• [To-do list]:
1. Summarize the forum thread on diesel tuning in three sentences.
2. According to the forum thread on diesel tuning, how much lower are the allowable soot and NOx levels for the Tier 3 GM 1.6?
3. Go on with the forum thread on diesel tuning from the point where it ends.

━━━ Document text

Yes, there is an extre 400cc displacement to work with, and that's significant. Still, they state that exhaust flow through stock emission equipment is not a limiting factor for their tuning.


----------



## phil1734 (Aug 30, 2019)

Those are also pre-dieselgate Tier 2 engines. Try and find a tune for a 2017+ model year or newer. (Might have even switched in 2016 for some models.)

The GM 1.6 is Tier 3 which has an allowable soot and NOx level some 75-ish% lower. The most you could get out of it is a very short-term power bump at WOT that rapidly clogs the DPF and flirts heavily with tripping a CEL for NOx output. Not something many people are going to throw down a few hundred bucks on, particularly when so many of these engines are still under warranty (and many are making good use of that warranty due to emissions equipment.)

This has been discussed many times already.


----------



## Barry Allen (Apr 18, 2018)

phil1734 said:


> Those are also pre-dieselgate Tier 2 engines. Try and find a tune for a 2017+ model year or newer. (Might have even switched in 2016 for some models.)


VW didn't sell anything beyond 2015 models. The 2016 models were held up in port while the EPA was awaiting an explanation from VW as to why they didn't meet emissions requirements in real-world use, and that's when VW admitted to the cheating scandal. As far as I know, none of those 2016 models were ever sold here. I could be wrong and it's a truncated 2016 model year, but certainly nothing 2017 or newer. VW will never sell another diesel car in the USA for the rest of my life because of this.


----------



## spaycace (Feb 9, 2012)

What if a person were to add a water-meth injection kit to a tuned vehicle? That would help with keeping the DPF a bit cleaner would it not? Perhaps without any tuning whatsoever, a water-meth kit would be good for both power bump and mpg increase, without hurting the emissions system ...


----------



## Barry Allen (Apr 18, 2018)

spaycace said:


> What if a person were to add a water-meth injection kit to a tuned vehicle? That would help with keeping the DPF a bit cleaner would it not? Perhaps without any tuning whatsoever, a water-meth kit would be good for both power bump and mpg increase, without hurting the emissions system ...


During steady highway cruising the DPF appears to keep clean with passive regeneration. I've driven from Central Illinois to Seattle and back and never once did I see a regeneration cycle done at highway speeds for the entire trip. This tells me that highway speeds has a combination of low soot production and and high enough exhaust temperatures that some soot is continuously burned out of the DPF to where it isn't accumulating any back pressure to need an active regeneration cycle.

━━━━━━
━━━ Provided information

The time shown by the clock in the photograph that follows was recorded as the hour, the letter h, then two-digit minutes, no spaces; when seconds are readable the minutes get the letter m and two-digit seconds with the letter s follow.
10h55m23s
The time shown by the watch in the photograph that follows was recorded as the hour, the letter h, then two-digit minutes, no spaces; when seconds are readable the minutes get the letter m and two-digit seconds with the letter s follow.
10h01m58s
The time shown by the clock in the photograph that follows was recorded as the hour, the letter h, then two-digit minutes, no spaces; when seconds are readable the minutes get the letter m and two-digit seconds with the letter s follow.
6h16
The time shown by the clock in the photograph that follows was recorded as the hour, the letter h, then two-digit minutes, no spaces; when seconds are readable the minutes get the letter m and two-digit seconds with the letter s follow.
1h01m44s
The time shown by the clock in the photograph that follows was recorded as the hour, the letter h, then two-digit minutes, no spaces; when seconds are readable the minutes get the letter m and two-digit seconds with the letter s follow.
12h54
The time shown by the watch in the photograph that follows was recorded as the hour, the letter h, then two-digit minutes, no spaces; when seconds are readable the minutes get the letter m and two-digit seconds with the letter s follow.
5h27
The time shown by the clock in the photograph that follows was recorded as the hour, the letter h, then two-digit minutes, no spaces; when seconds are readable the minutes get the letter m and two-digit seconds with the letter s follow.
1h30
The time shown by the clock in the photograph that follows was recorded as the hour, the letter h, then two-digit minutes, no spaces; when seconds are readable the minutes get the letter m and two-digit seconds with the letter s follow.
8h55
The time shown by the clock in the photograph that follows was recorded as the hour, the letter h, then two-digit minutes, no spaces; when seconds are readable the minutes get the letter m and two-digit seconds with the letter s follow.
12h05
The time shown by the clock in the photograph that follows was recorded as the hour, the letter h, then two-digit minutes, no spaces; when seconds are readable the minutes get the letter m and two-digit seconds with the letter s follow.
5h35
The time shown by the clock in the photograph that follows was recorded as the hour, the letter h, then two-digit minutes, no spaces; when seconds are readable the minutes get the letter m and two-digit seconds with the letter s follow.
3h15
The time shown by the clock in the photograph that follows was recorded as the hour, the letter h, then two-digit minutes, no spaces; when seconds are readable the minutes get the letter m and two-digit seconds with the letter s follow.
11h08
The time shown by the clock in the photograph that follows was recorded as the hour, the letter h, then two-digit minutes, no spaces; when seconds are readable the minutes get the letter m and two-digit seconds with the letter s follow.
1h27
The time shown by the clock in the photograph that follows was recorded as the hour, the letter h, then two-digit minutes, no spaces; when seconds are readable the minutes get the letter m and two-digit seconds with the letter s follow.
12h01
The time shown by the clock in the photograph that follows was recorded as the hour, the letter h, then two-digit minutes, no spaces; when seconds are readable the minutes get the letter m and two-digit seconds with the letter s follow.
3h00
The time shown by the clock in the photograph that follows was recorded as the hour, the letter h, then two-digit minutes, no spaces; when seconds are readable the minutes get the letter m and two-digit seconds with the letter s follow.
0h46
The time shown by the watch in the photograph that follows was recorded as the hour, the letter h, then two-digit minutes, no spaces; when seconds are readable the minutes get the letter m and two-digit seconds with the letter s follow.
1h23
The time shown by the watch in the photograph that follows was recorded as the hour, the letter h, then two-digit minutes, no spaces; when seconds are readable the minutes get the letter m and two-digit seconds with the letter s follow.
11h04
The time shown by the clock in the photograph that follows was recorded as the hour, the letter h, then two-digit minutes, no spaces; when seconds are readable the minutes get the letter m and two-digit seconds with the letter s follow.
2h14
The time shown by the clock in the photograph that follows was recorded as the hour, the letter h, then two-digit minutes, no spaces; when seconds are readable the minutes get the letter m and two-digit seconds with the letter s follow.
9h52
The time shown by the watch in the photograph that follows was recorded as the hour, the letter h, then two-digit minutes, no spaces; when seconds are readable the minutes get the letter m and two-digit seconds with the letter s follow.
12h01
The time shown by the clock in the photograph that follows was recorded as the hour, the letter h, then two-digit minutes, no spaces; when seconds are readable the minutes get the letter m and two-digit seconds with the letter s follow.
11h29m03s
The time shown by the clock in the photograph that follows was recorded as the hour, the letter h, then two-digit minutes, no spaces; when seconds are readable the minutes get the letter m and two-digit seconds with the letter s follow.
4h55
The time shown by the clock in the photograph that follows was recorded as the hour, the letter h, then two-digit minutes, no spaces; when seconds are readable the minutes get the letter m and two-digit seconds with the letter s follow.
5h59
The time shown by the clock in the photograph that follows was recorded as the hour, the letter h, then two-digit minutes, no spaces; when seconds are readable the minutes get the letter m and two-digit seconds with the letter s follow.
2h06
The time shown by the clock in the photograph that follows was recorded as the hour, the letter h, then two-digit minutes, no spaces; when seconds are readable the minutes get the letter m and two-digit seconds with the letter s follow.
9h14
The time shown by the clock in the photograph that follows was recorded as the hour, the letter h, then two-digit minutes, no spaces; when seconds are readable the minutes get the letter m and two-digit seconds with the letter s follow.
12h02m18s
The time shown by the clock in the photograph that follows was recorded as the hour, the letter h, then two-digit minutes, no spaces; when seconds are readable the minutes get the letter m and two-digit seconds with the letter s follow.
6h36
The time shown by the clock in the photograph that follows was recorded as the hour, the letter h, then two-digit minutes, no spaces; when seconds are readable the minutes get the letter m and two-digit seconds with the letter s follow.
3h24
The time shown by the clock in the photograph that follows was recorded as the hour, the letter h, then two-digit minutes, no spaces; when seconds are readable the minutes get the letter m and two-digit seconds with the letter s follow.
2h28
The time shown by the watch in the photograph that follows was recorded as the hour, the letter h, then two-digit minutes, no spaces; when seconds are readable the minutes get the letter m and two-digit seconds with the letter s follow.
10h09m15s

━━━━━━

• [Task-by-task results]:
1. Forum posters discuss whether small diesel engines can be usefully tuned. One notes that the tunable engines are pre-dieselgate Tier 2 designs, while the Tier 3 GM 1.6 allows roughly 75% less soot and NOx, so a tune would give only a short power bump that clogs the DPF and risks a check-engine light for NOx. Another adds that VW sold nothing beyond 2015 models in the USA, and answers a question about water-meth injection by reporting that on a long highway trip the DPF stayed clean through passive regeneration without any active cycle.

2. Some 75-ish% lower.

3.
In a diesel engine there is no need to cool intake charge to avoid pre-combustion. In fact, cooling the intake would be detrimental to keeping the DPF clean because you'd possibly get lower exhaust temperatures. That would interfere with passive regeneration.

You would be adding a lot of complication to your car. You'd have to have a tank somewhere to store the WM mixture, so that would take up trunk space. You'd have to have the hardware of valves, hoses, and a pump to get that mixture forward to the engine, and an intake injector of some kind. Then you'd have to have a controlled injection of the fluid, which would require an interface with the ECU to control injection and match it to the quantity of diesel fuel injected in the engines (reduce diesel injected to match the methanol injected into the intake stream). This computer interface would have to take into account all the regular operation parameters of the engine AND THEN also have a mode to disable it during active regeneration cycles so the ECU can do its thing to clean the DPF without other factors screwing it up.

This sounds like a million dollar project to try to save a few dimes.


----------



## 406 (Apr 5, 2019)

Barry Allen said:


> I've driven from Central Illinois to Seattle and back and never once did I see a regeneration cycle done at highway speeds for the entire trip.


I would be very confident saying you had regens. I drive almost exclusively highway and oddly I can only get 1250-1275 km before one is forced... Probably because there has always been a parameter for distance since last regen. Before the latest recall, why would that parameter exist?


----------



## Barry Allen (Apr 18, 2018)

406 said:


> I would be very confident saying you had regens.


Come to think of it, I believe there was one very short regen cycle.

I've noticed quite a few occasions that I fill the fuel tank up and when I pull out onto a highway (it's often fueled at a Casey's station on a highway between my house and my parents' house, because that Casey's routinely has low price on diesel) the car will immediately go into regen. It gives me the educated guess that the car tracks when a regen _COULD_ be done but it isn't quite at 100% soot load yet, and it sees the fuel tank filled and the car zooming at highway speeds, so it throws it into regen immediately while the exhaust system is warmed all the way up already.

I filled up with fuel at a station in Montana on my way back to Illinois. I pulled a long/steep highway on ramp and was quickly up to a regular cruising speed of 90mph. Right then, the car went into regen for about 3-4 miles. It was quickly finished.


----------



## mr overkill (Dec 1, 2013)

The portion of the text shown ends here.